··· EXCERPT ···

# Paypal custom text?



## Ken Styles (Mar 16, 2006)

Is there a way for someone to enter text in a field and I will be able to see after the order goes through?

I thought it was an option..but I tested it and it doesn't seem to be working.

Also where can I find the "view cart" button to put on my site so customers can see their cart when they are browsing and ordering more than one item?


----------



## Solmu (Aug 15, 2005)

Ken Styles said:


> Is there a way for someone to enter text in a field and I will be able to see after the order goes through?


There's a comment field during the payment process where the customer can write you a message.


----------



## Ken Styles (Mar 16, 2006)

True, but I mean lets say I wanted a shirt that has "Ken" written on it.

I go to a website type in "KEN" in a feild and order it.

Then the person that will make the shirt will see "KEN" as the custom text that I want.


----------



## Rodney (Nov 3, 2004)

You could do this with a custom shopping cart (free) like cubecart.com, etc..

··· SOURCE MATERIAL ···

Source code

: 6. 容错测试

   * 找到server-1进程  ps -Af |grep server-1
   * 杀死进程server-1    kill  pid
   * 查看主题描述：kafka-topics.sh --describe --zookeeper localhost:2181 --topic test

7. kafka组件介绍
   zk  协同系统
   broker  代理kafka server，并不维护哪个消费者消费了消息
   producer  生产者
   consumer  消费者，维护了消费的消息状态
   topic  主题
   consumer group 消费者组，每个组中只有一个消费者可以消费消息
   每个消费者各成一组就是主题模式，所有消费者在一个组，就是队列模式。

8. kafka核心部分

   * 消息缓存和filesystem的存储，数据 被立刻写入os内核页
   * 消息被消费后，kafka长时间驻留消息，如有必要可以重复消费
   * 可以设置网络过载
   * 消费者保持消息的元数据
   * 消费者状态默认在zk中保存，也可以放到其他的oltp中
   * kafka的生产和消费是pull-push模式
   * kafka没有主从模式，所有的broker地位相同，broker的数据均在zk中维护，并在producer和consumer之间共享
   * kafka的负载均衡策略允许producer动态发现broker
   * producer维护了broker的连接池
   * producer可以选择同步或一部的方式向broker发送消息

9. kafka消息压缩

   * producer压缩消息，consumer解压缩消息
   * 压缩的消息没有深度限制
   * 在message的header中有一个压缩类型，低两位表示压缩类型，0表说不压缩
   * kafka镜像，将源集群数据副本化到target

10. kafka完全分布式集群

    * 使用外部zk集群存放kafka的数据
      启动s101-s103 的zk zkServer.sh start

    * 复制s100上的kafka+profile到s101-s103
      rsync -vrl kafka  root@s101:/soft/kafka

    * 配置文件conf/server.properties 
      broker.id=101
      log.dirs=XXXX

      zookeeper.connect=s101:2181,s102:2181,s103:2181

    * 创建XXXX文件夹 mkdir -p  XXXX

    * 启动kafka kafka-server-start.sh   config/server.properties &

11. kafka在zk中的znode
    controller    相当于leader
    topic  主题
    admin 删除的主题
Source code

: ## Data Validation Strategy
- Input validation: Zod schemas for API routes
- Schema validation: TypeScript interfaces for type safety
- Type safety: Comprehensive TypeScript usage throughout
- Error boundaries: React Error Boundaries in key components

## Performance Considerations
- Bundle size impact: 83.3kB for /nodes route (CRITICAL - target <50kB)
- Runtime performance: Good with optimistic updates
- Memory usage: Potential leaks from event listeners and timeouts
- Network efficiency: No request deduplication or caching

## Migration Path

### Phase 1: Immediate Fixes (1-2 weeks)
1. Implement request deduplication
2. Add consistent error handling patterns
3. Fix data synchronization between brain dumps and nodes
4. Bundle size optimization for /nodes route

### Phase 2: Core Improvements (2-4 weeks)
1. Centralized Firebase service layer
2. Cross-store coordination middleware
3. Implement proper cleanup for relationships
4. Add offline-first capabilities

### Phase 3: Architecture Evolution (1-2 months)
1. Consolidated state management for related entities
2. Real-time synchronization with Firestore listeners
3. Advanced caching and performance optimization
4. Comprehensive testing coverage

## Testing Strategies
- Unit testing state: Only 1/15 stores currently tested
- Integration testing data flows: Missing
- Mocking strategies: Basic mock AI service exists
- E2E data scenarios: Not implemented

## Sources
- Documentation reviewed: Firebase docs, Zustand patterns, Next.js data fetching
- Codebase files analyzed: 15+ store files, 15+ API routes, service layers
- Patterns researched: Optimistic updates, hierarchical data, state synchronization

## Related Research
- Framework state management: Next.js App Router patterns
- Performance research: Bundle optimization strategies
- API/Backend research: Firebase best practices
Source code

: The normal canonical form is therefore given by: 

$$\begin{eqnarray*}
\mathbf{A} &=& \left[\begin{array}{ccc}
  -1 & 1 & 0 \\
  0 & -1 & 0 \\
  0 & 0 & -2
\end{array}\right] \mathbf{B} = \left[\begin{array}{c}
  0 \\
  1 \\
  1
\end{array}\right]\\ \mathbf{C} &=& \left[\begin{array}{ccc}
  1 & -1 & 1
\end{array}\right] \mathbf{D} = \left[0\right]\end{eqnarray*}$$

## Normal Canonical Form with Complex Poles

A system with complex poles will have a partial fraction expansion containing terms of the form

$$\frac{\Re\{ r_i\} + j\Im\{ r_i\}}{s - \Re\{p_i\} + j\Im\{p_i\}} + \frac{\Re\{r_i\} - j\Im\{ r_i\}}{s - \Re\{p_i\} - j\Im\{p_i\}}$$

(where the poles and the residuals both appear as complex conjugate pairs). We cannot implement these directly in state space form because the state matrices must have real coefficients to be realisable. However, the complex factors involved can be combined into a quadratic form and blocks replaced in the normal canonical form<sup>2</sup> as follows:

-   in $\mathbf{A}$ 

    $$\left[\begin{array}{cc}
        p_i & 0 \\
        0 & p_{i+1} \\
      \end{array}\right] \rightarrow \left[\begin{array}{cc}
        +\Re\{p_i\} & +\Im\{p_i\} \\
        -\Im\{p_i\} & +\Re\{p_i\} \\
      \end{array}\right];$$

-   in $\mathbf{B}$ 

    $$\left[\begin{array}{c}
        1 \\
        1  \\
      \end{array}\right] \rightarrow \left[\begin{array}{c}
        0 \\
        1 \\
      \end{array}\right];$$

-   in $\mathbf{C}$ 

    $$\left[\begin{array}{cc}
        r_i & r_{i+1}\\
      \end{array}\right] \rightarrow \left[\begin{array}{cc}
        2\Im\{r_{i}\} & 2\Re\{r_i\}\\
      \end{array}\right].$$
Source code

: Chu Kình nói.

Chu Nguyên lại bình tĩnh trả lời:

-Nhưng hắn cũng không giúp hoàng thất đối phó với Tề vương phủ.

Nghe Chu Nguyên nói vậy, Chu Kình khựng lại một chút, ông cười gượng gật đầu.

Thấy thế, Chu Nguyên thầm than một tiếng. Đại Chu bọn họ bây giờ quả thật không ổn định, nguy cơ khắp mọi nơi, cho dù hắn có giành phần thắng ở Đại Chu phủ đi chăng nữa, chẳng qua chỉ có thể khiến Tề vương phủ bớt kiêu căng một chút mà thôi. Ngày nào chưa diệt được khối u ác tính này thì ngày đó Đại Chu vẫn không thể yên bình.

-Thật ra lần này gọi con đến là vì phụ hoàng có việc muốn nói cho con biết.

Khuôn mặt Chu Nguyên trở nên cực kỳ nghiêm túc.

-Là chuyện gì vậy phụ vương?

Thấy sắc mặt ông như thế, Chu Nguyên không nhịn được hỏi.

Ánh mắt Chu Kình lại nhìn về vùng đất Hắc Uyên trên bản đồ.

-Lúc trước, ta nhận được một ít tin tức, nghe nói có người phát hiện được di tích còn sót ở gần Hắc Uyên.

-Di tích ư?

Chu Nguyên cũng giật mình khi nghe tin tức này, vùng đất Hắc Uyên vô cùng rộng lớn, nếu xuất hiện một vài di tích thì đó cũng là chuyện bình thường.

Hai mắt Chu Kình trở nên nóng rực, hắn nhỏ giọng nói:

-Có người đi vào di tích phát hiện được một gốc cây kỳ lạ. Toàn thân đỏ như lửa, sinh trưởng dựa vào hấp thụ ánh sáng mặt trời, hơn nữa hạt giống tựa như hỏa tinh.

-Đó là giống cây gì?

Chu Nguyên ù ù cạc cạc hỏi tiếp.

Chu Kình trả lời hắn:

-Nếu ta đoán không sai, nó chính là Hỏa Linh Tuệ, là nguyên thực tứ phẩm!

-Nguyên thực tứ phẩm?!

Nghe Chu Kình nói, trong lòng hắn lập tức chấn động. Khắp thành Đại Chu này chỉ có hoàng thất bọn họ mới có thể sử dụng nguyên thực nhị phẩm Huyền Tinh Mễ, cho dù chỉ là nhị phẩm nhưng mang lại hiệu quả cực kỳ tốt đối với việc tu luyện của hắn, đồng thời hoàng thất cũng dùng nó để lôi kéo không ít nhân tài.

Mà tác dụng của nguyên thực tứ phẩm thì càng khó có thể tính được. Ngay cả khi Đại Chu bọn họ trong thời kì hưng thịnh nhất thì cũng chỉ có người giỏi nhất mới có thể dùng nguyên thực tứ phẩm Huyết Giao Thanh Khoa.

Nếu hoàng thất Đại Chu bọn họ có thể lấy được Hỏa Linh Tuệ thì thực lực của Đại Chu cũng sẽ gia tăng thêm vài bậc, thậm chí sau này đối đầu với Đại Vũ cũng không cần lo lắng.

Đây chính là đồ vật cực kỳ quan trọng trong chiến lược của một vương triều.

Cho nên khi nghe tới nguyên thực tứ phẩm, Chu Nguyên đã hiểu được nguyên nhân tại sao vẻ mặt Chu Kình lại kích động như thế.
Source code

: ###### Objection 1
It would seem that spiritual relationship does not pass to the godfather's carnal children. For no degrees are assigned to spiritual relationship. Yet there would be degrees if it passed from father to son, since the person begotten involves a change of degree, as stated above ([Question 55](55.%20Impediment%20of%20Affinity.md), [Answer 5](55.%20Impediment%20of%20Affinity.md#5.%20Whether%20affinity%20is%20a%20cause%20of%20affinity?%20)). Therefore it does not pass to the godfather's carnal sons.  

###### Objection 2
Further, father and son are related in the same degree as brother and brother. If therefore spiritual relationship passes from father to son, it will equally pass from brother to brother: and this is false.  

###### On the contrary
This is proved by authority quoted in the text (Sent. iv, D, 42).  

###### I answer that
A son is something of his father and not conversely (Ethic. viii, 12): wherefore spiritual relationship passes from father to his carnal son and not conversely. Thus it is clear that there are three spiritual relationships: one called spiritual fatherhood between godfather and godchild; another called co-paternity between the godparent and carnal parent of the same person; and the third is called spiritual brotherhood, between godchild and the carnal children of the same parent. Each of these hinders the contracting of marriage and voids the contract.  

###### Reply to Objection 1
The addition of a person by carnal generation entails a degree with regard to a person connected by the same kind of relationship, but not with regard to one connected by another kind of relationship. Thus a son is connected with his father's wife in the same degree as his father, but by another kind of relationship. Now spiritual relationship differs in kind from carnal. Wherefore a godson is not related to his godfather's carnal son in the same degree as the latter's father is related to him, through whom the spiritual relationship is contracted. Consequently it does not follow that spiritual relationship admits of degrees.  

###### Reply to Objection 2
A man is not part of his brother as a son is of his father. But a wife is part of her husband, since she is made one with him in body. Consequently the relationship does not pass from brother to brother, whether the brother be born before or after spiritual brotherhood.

···

## WHAT TO WORK ON
(1) Repeat the passage of the PayPal custom text thread starting at "I go to a website" and ending at "(Nov 3, 2004)".
(2) Reproduce the lines of the listing starting at the line that contains "### Phase 3: Architecture" and ending at the line that contains "- Patterns researched: Optimistic", and nothing else.

## SOLUTIONS TO EACH TASK
(1)
I go to a website type in "KEN" in a feild and order it.

Then the person that will make the shirt will see "KEN" as the custom text that I want.


----------



## Rodney (Nov 3, 2004)

(2)
### Phase 3: Architecture Evolution (1-2 months)
1. Consolidated state management for related entities
2. Real-time synchronization with Firestore listeners
3. Advanced caching and performance optimization
4. Comprehensive testing coverage

## Testing Strategies
- Unit testing state: Only 1/15 stores currently tested
- Integration testing data flows: Missing
- Mocking strategies: Basic mock AI service exists
- E2E data scenarios: Not implemented

## Sources
- Documentation reviewed: Firebase docs, Zustand patterns, Next.js data fetching
- Codebase files analyzed: 15+ store files, 15+ API routes, service layers
- Patterns researched: Optimistic updates, hierarchical data, state synchronization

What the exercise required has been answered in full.